Facebook stores data on a data warehouse built using Hadoop / Hive, which has 4800 cores, 5.5 petabytes of storage, 12 terabytes of data per node, two layers of network topology, As shown in Figure 3-5. MapReduce clusters in Facebook are dynamic and dynamically move based on load conditions and configuration information between cluster nodes.
(Click to enlarge) Figure 3-5 Cluster network topology
Figure 3-6 shows the Facebook data warehouse architecture in which web servers and internal services generate log data. Here Facebook uses an open source logging system that stores hundreds of log data sets on an NFS server, However, most of the log data is copied to the same hub HDFS instance, and the HDFS stored data is placed in a data warehouse built with Hive. Hive provides a SQL-like language to integrate with MapReduce, create and publish multiple summaries and reports, and conduct historical analysis on top of them. Hive's browser-based interface allows users to perform Hive queries. Oracle and MySQL databases are used to publish these summaries, which are relatively small in size but are frequently queried and require real-time responses. Some old data needs to be archived in time and stored on less expensive memory, as shown in Figure 3-7.
(Click to enlarge) Figure 3-6 Facebook data warehouse architecture
Here are some of Facebook's work on AvatarNode and scheduling policies. AvatarNode is mainly used for the recovery and startup of HDFS. If HDFS crashes, the original technology recovery first takes 10-15 minutes to read and write 12GB file image, and processes data from 2000 DataNodes in 20-30 minutes Block report, and finally use 40 to 60 minutes to restore the collapsed NameNode and deploy the software. Table 3-1 illustrates the difference between BackupNode and AvatarNode, AvatarNode starts as a normal NameNode and handles all messages from DataNode.
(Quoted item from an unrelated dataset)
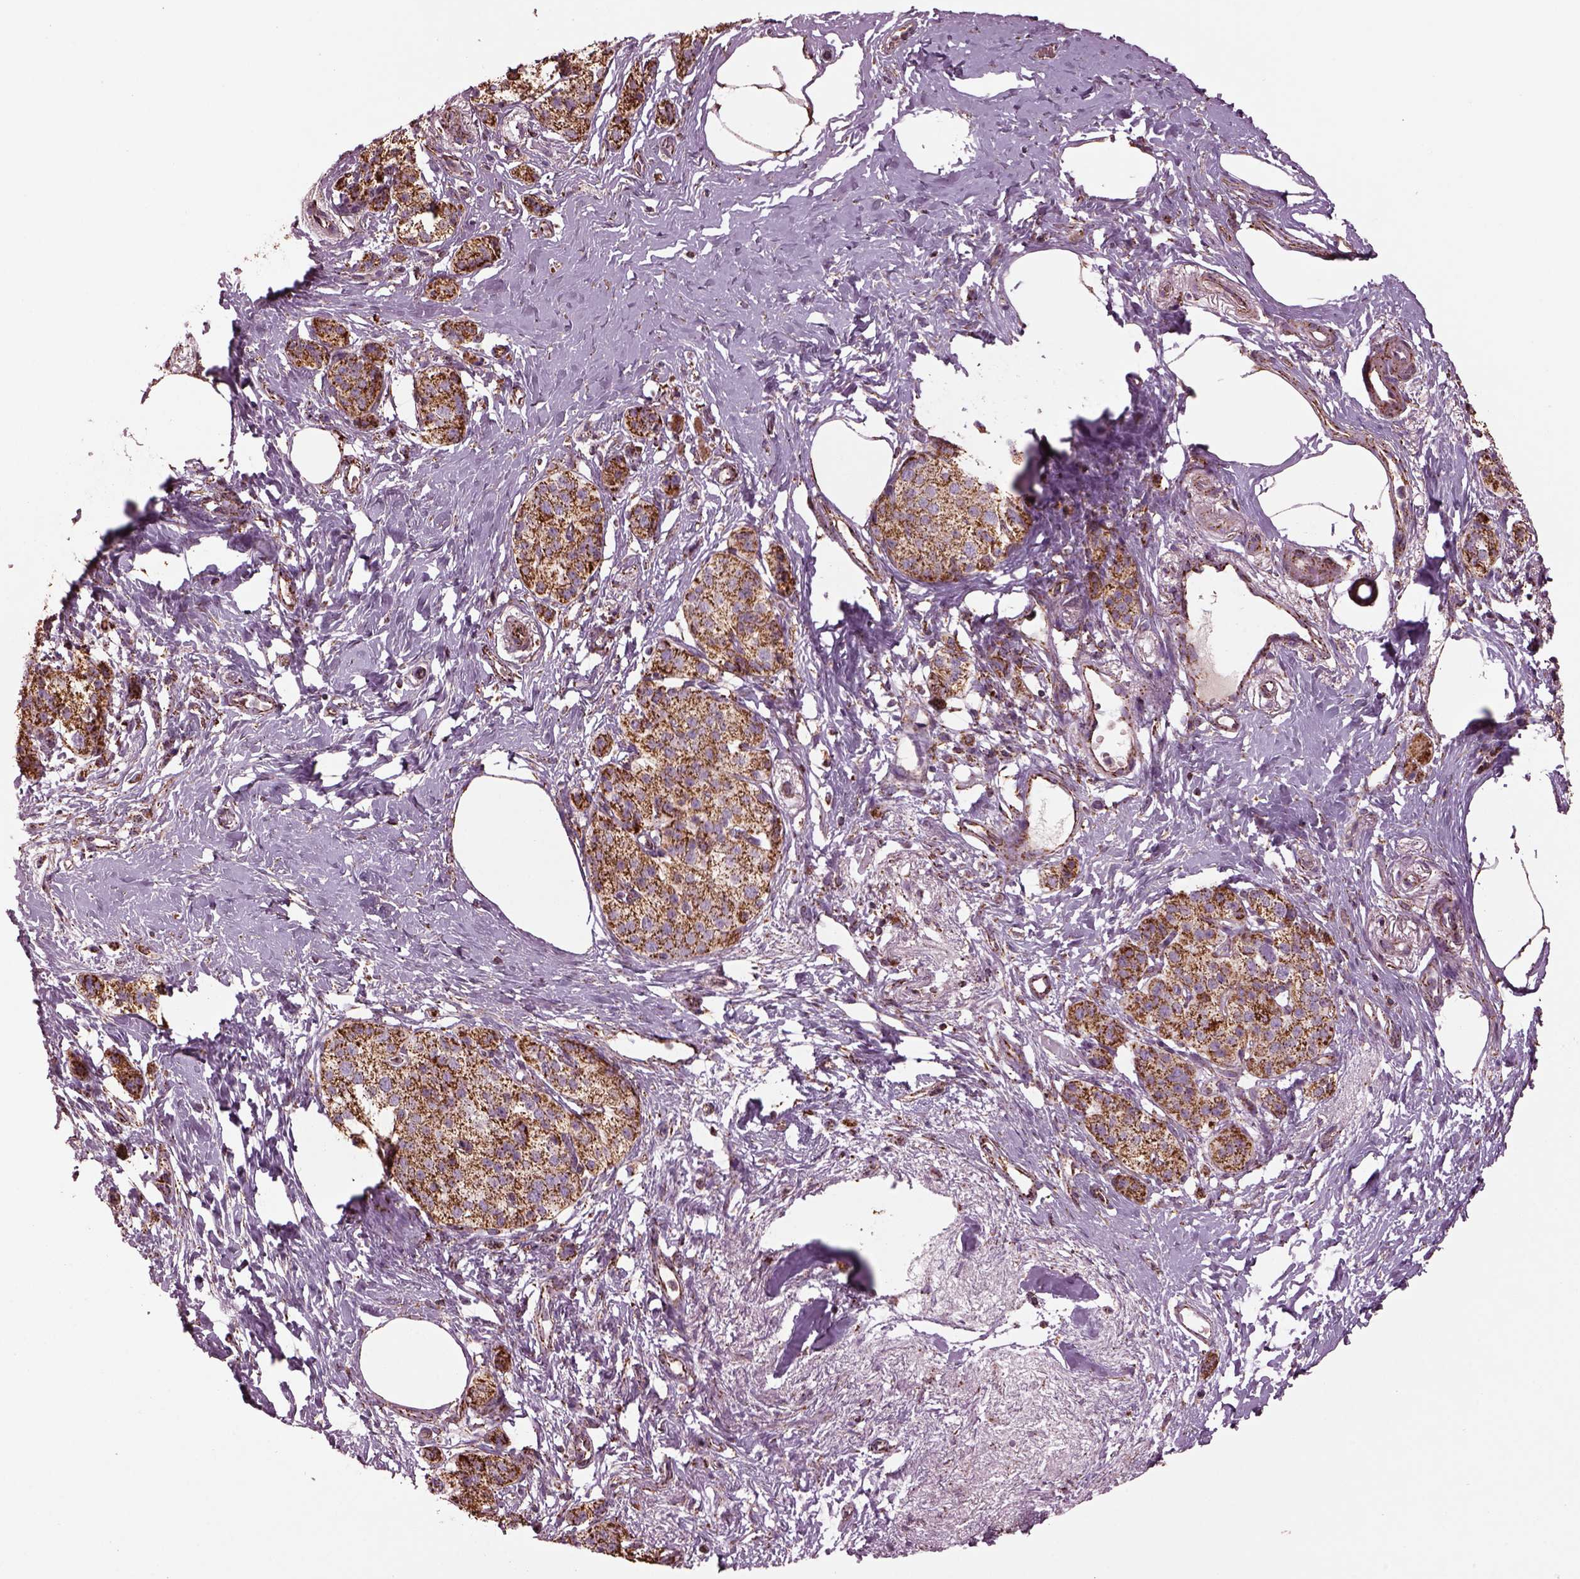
{"staining": {"intensity": "moderate", "quantity": "25%-75%", "location": "cytoplasmic/membranous"}, "tissue": "pancreatic cancer", "cell_type": "Tumor cells", "image_type": "cancer", "snomed": [{"axis": "morphology", "description": "Adenocarcinoma, NOS"}, {"axis": "topography", "description": "Pancreas"}], "caption": "Immunohistochemistry (IHC) staining of pancreatic adenocarcinoma, which reveals medium levels of moderate cytoplasmic/membranous staining in about 25%-75% of tumor cells indicating moderate cytoplasmic/membranous protein staining. The staining was performed using DAB (brown) for protein detection and nuclei were counterstained in hematoxylin (blue).", "gene": "TMEM254", "patient": {"sex": "female", "age": 72}}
AvatarDataNode, like DataNode, supports multi-threading and multi-queuing for multiple primary nodes, but can not distinguish between raw and backup. Manual recovery Using the AvatarShell command-line tool, AvatarShell performs a recovery operation and updates ZooKeeper's zNodes, the recovery process being transparent to the user. The distributed Avatar file system is implemented on top of the existing file system.
(Click to enlarge) Figure 3-7 Data Archive
Table 3-1 Differences between BackupNode and AvatarNode
There are some issues with location-based scheduling strategies in practice: tasks that require high memory may be assigned to TaskTracker with low memory, CPU resources are sometimes underutilized, and tasktracker configurations for different hardware may be difficult . Facebook uses a resource-based scheduling strategy that equitably grants schedules, monitors the system in real time and collects CPU and memory usage. The scheduler analyzes real-time memory consumption and allocates tasks' memory usage equally between tasks. It parses the process tree by reading the / proc / directory and collects all the CPU and memory usage information in the process tree and then sends the message on heartbeat via TaskCounters.
Facebook's data warehouse uses Hive, and its architecture is shown in Figure 3-8. For the relevant knowledge of Hive query language, refer to Chapter 11. Here HDFS supports three file formats: TextFile to facilitate other applications to read and write; SequenceFile, only Hadoop can read and support block compression; RCFile, using sequential file-based block storage, each A block by column, so that there is better compression and query performance. Facebook will improve on Hive in the future to support new features such as indexes, views, and subqueries.
(Click to enlarge) Figure 3-8 Hive architecture
The challenges that Facebook now has with Hadoop are:
In terms of service quality and isolation, larger tasks can affect cluster performance;
In terms of security, what happens if a software vulnerability causes the NameNode transaction log to crash?
Data archiving, how to choose the archived data, and how to archive the data;
Performance improvements, such as how to effectively solve bottlenecks.